Passer du pilotage des parcours au pilotage des compétences
Comme nous venons de le voir, les équipes Learning peuvent désormais identifier :
- les compétences réellement maîtrisées,
- les situations qui posent problème,
- les comportements qui progressent,
- ou les populations nécessitant davantage d’accompagnement.
Le rôle du L&D évolue alors progressivement d’une logique de production de contenus vers une logique de pilotage des compétences et de la performance terrain.
Donner aux managers des données réellement actionnables
Ces nouvelles données permettent également aux équipes L&D de devenir des partenaires beaucoup plus utiles pour les managers et les métiers.
Elles peuvent aider à identifier les points de blocage, prioriser les besoins d’accompagnement, cibler les entraînements nécessaires, ou encore suivre l’évolution réelle des équipes dans le temps.
Le learning ne se limite plus à proposer des formations.

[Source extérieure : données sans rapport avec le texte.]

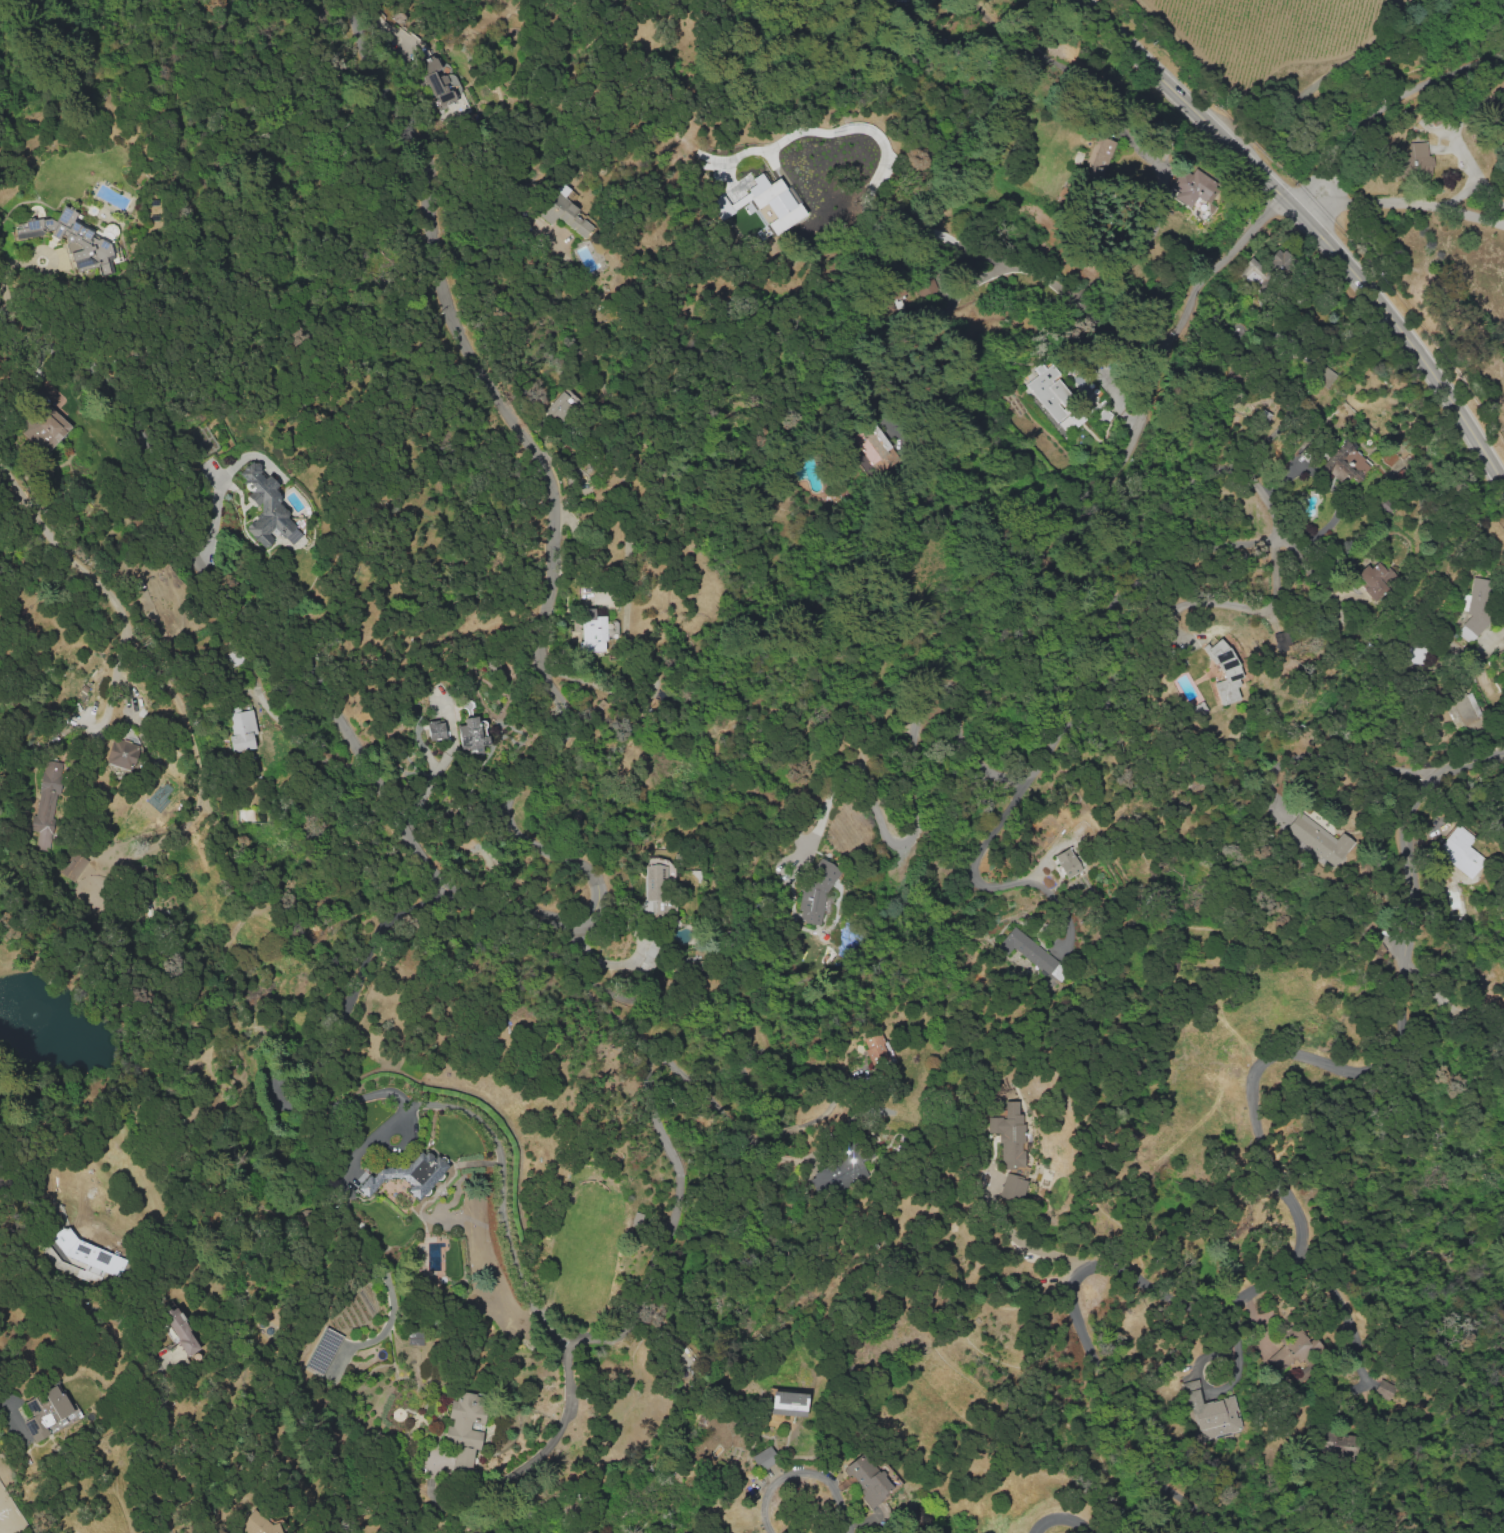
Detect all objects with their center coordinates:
building: (904, 0)
crop: (1255, 41)
building: (438, 82)
road: (1380, 108)
building: (1410, 116)
building: (1100, 158)
building: (1414, 161)
building: (1193, 186)
building: (765, 202)
road: (1407, 207)
building: (562, 213)
road: (1307, 225)
building: (72, 242)
road: (1010, 264)
building: (1254, 273)
building: (1324, 375)
building: (1052, 396)
building: (561, 406)
road: (1139, 423)
building: (45, 429)
building: (873, 444)
building: (1343, 464)
road: (218, 488)
building: (265, 506)
road: (53, 544)
building: (1374, 578)
building: (1474, 609)
road: (1118, 627)
building: (592, 631)
building: (1281, 640)
building: (1415, 654)
building: (1224, 672)
building: (1461, 710)
building: (435, 729)
building: (241, 730)
building: (470, 735)
building: (123, 753)
road: (1341, 762)
road: (920, 783)
building: (47, 803)
building: (1318, 839)
building: (1460, 851)
road: (560, 856)
road: (974, 858)
building: (1066, 862)
building: (71, 865)
building: (816, 891)
building: (658, 892)
building: (652, 952)
building: (1030, 953)
road: (1434, 993)
road: (1488, 1019)
building: (873, 1049)
road: (656, 1054)
road: (1095, 1062)
building: (1009, 1135)
building: (838, 1172)
road: (1278, 1173)
building: (408, 1175)
road: (500, 1184)
building: (1012, 1187)
building: (88, 1252)
road: (644, 1287)
road: (1341, 1308)
building: (180, 1331)
building: (418, 1338)
road: (127, 1341)
building: (1291, 1349)
building: (322, 1351)
building: (1382, 1389)
building: (787, 1403)
building: (47, 1413)
building: (1212, 1413)
building: (464, 1428)
building: (1337, 1440)
building: (763, 1458)
road: (804, 1471)
building: (867, 1479)
road: (1061, 1517)

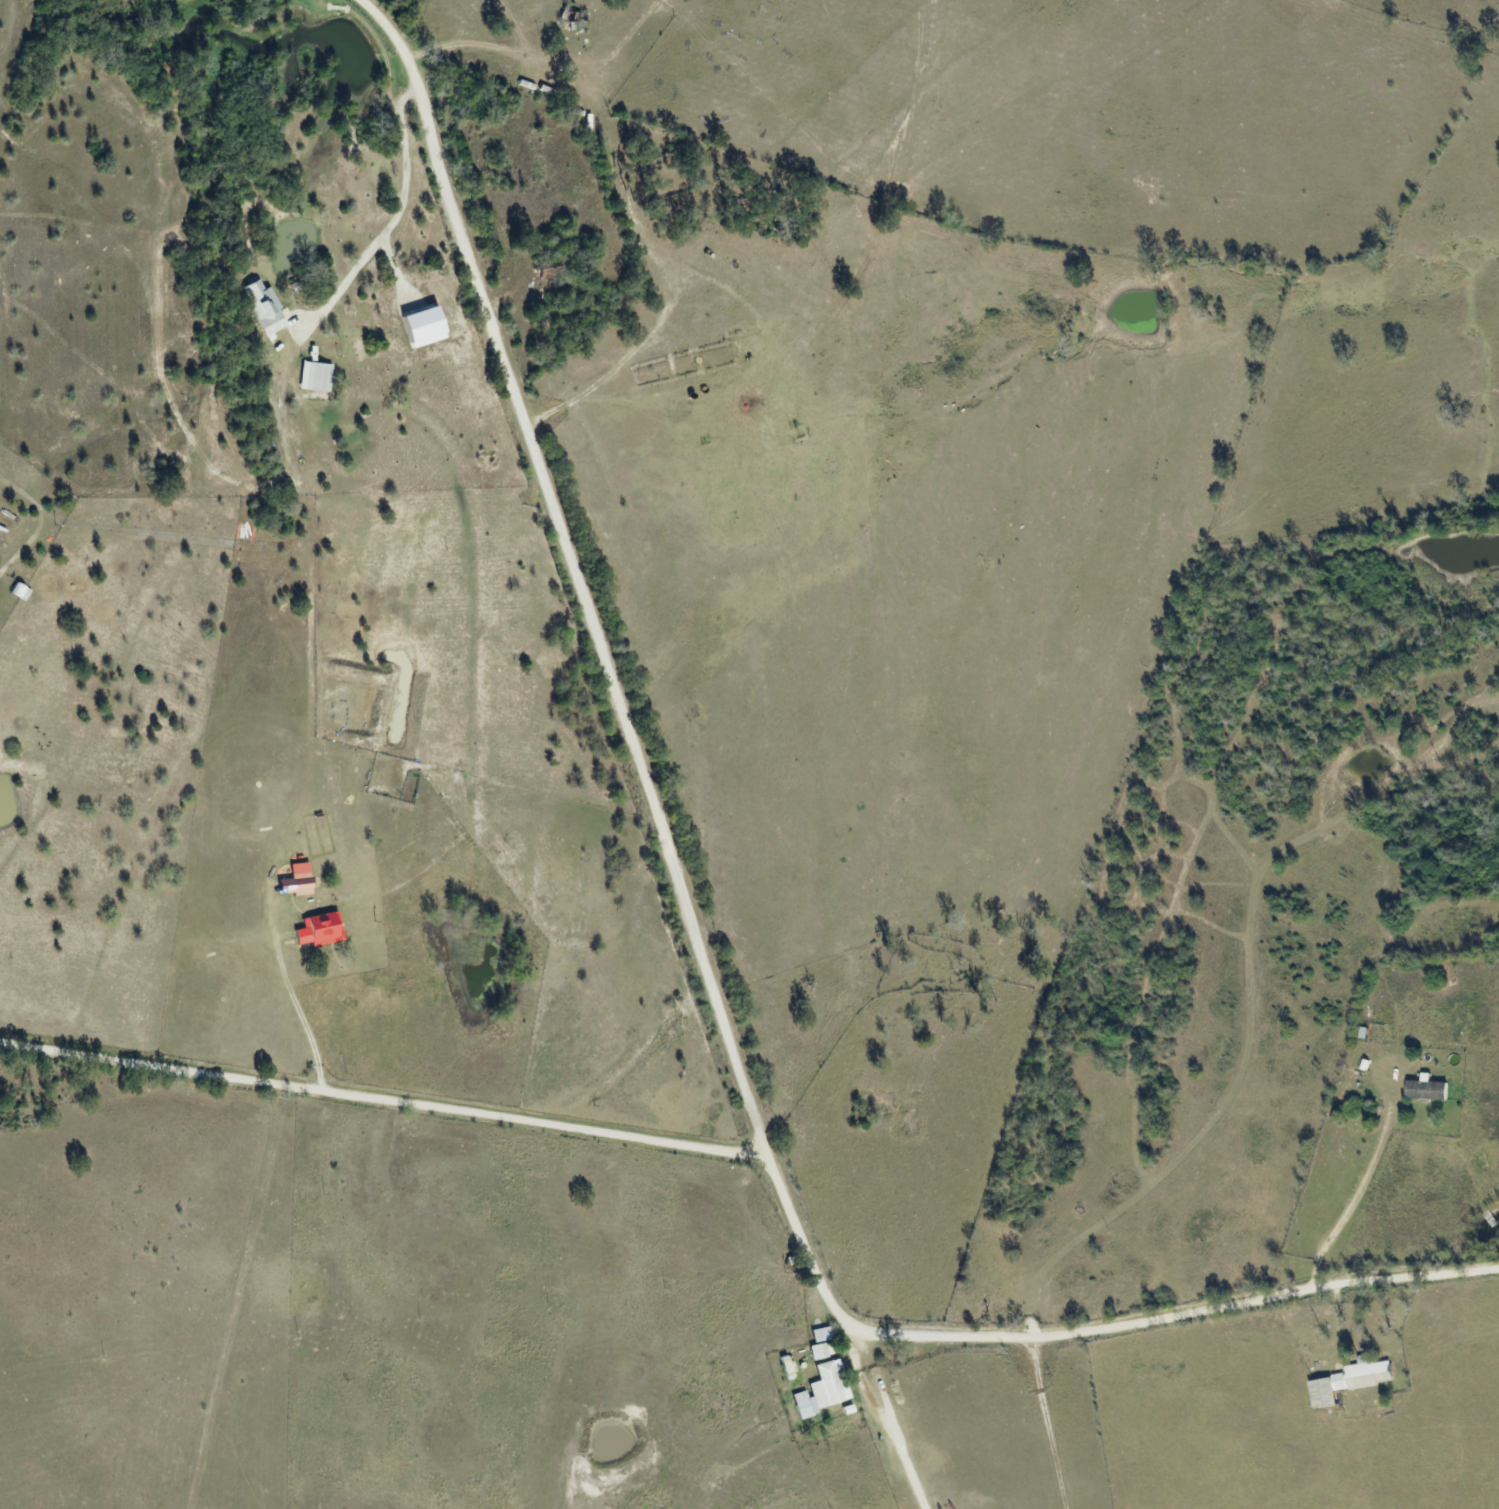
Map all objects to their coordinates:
building: (263, 309)
building: (315, 377)
road: (569, 568)
building: (297, 871)
building: (319, 931)
building: (1427, 1089)
road: (381, 1099)
road: (805, 1245)
road: (1178, 1311)
building: (820, 1344)
building: (1351, 1381)
building: (823, 1389)

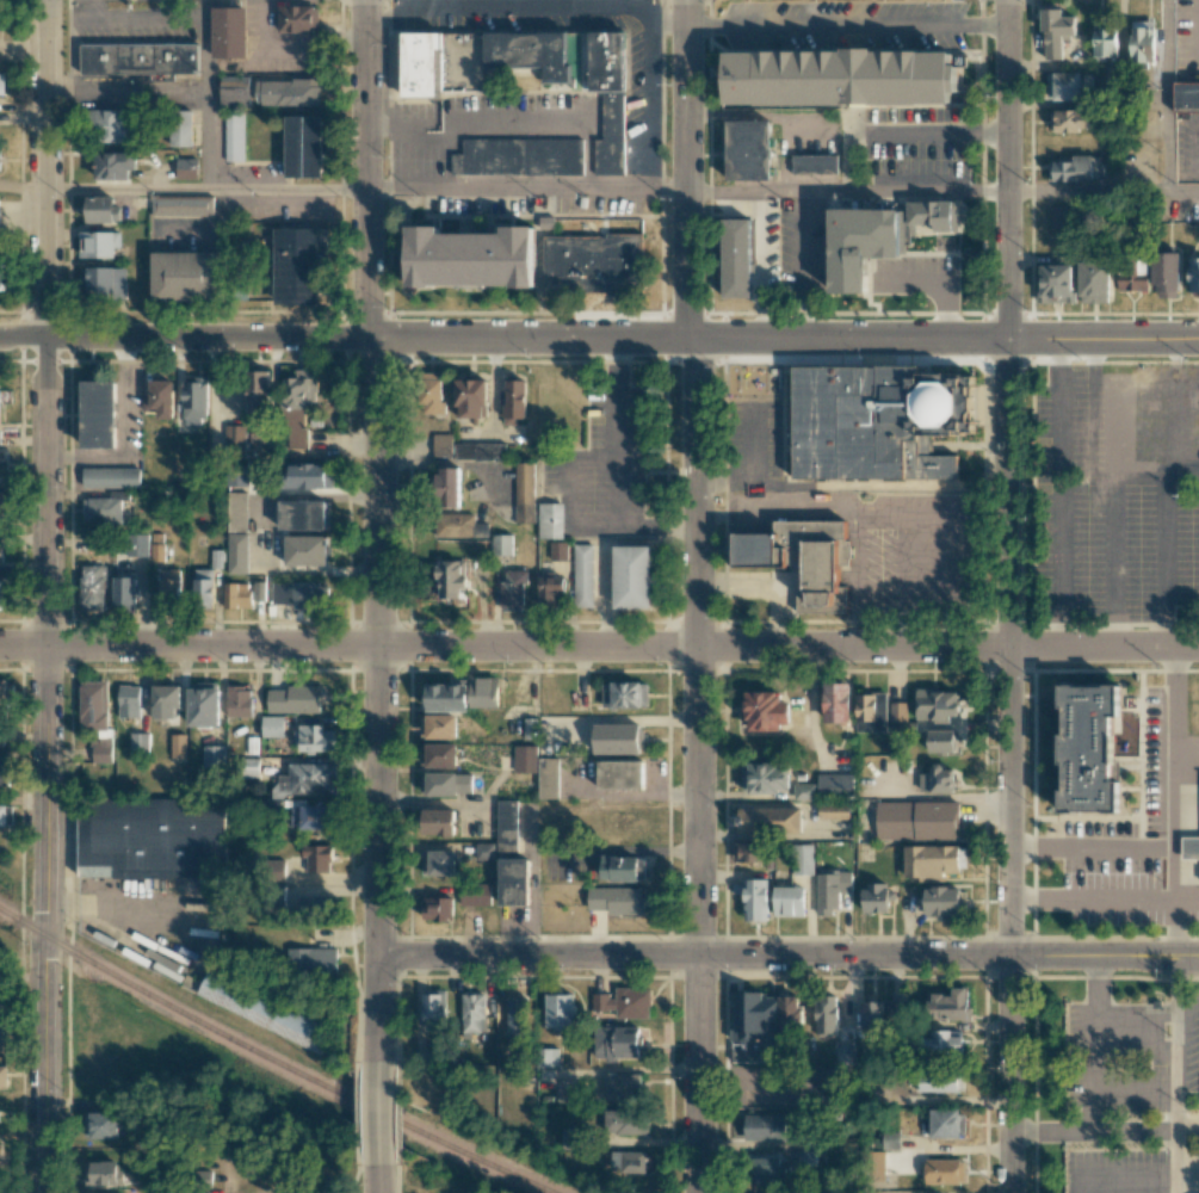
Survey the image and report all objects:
road: (438, 5)
road: (593, 5)
road: (615, 10)
road: (383, 11)
building: (298, 18)
road: (668, 25)
road: (846, 26)
building: (229, 32)
building: (1055, 32)
building: (1105, 41)
building: (1143, 41)
building: (138, 58)
building: (477, 58)
building: (841, 78)
building: (2, 84)
building: (1066, 85)
building: (234, 90)
building: (288, 92)
road: (204, 94)
road: (1166, 95)
building: (1186, 95)
building: (609, 101)
road: (501, 120)
building: (1070, 120)
building: (112, 125)
building: (181, 128)
road: (898, 132)
building: (234, 137)
building: (304, 146)
building: (751, 149)
building: (519, 157)
building: (814, 163)
building: (114, 165)
building: (186, 168)
building: (1076, 168)
road: (285, 187)
road: (22, 188)
road: (124, 188)
road: (525, 188)
road: (846, 189)
road: (1087, 190)
road: (1183, 190)
building: (182, 205)
building: (102, 210)
parking lot: (1178, 211)
building: (933, 215)
building: (1061, 216)
building: (102, 244)
building: (861, 244)
building: (475, 256)
building: (738, 257)
building: (592, 264)
road: (801, 264)
building: (297, 265)
building: (1166, 274)
building: (2, 275)
building: (1193, 275)
building: (186, 276)
building: (1132, 276)
building: (1093, 281)
building: (104, 283)
building: (1056, 283)
road: (45, 322)
road: (369, 322)
road: (599, 339)
building: (258, 391)
building: (431, 395)
building: (470, 397)
building: (160, 399)
building: (514, 400)
building: (1115, 400)
building: (194, 403)
building: (299, 406)
building: (879, 419)
building: (91, 422)
building: (235, 437)
building: (442, 444)
building: (480, 451)
parking lot: (600, 459)
road: (617, 473)
building: (238, 475)
building: (307, 476)
building: (111, 477)
road: (853, 486)
building: (447, 487)
building: (524, 492)
parking lot: (1116, 499)
building: (0, 504)
building: (236, 511)
building: (302, 515)
building: (550, 520)
building: (459, 525)
building: (138, 544)
building: (502, 545)
building: (158, 547)
building: (305, 550)
building: (558, 551)
building: (1, 552)
building: (236, 553)
building: (217, 559)
building: (582, 575)
building: (635, 576)
building: (824, 576)
building: (449, 579)
building: (170, 582)
building: (91, 588)
building: (207, 588)
building: (513, 588)
building: (124, 590)
building: (259, 590)
building: (551, 592)
building: (301, 594)
building: (0, 595)
building: (237, 595)
road: (697, 596)
road: (1008, 596)
road: (23, 644)
road: (211, 644)
road: (787, 645)
building: (480, 692)
building: (6, 694)
building: (625, 694)
building: (446, 697)
building: (295, 699)
building: (129, 701)
building: (166, 701)
building: (239, 701)
building: (836, 702)
building: (94, 704)
building: (204, 704)
building: (936, 704)
building: (764, 711)
building: (898, 711)
building: (871, 712)
building: (272, 726)
building: (438, 726)
building: (616, 738)
building: (314, 739)
building: (941, 740)
building: (139, 743)
building: (178, 745)
building: (102, 750)
road: (1186, 752)
building: (437, 754)
building: (1083, 755)
building: (214, 756)
building: (525, 761)
building: (252, 768)
building: (4, 770)
building: (620, 774)
building: (548, 777)
building: (765, 778)
building: (937, 779)
building: (307, 780)
building: (446, 783)
building: (835, 784)
building: (804, 791)
road: (377, 799)
road: (1173, 801)
building: (834, 811)
building: (5, 815)
building: (769, 819)
building: (918, 820)
building: (438, 822)
building: (506, 826)
building: (150, 841)
building: (1190, 847)
building: (484, 851)
road: (1091, 851)
building: (748, 852)
building: (318, 858)
building: (933, 861)
building: (438, 862)
building: (620, 868)
parking lot: (1109, 877)
road: (535, 878)
building: (1196, 879)
building: (513, 882)
building: (830, 890)
building: (475, 894)
building: (876, 897)
building: (616, 899)
building: (755, 899)
building: (789, 901)
building: (942, 901)
road: (1091, 904)
building: (317, 905)
road: (1186, 905)
building: (436, 909)
parking lot: (1193, 910)
road: (46, 918)
road: (788, 954)
building: (312, 960)
building: (1, 990)
building: (601, 1001)
building: (633, 1002)
building: (950, 1005)
building: (897, 1007)
road: (378, 1008)
building: (433, 1008)
building: (263, 1011)
building: (472, 1011)
building: (560, 1011)
building: (789, 1012)
building: (826, 1014)
building: (872, 1014)
building: (516, 1016)
building: (4, 1030)
building: (754, 1031)
building: (945, 1041)
building: (616, 1042)
road: (1094, 1045)
road: (1174, 1045)
building: (547, 1057)
railway: (270, 1060)
parking lot: (1113, 1061)
building: (3, 1076)
building: (939, 1081)
building: (622, 1084)
building: (568, 1096)
road: (378, 1114)
building: (622, 1123)
building: (947, 1123)
building: (100, 1125)
building: (764, 1127)
road: (1092, 1134)
building: (573, 1137)
building: (806, 1158)
road: (1175, 1163)
building: (638, 1164)
building: (769, 1168)
building: (944, 1171)
building: (101, 1172)
road: (225, 1173)
parking lot: (1114, 1173)
road: (378, 1179)
road: (1124, 1184)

Il devient un levier d’aide à la décision et d’accompagnement de la performance.
Faire évoluer le L&D vers un rôle plus stratégique
À mesure que les entreprises cherchent à accélérer leur montée en compétence et à démontrer davantage d’impact opérationnel, les équipes L&D sont appelées à jouer un rôle de plus en plus stratégique.
Le sujet n’est plus uniquement de diffuser des contenus à grande échelle. Il devient d’identifier les compétences critiques, d’aider les métiers à progresser plus rapidement, et de démontrer une contribution concrète à la performance.
Le L&D évolue alors progressivement d’une fonction de gestion de la formation vers un véritable partenaire des métiers et de la transformation des organisations.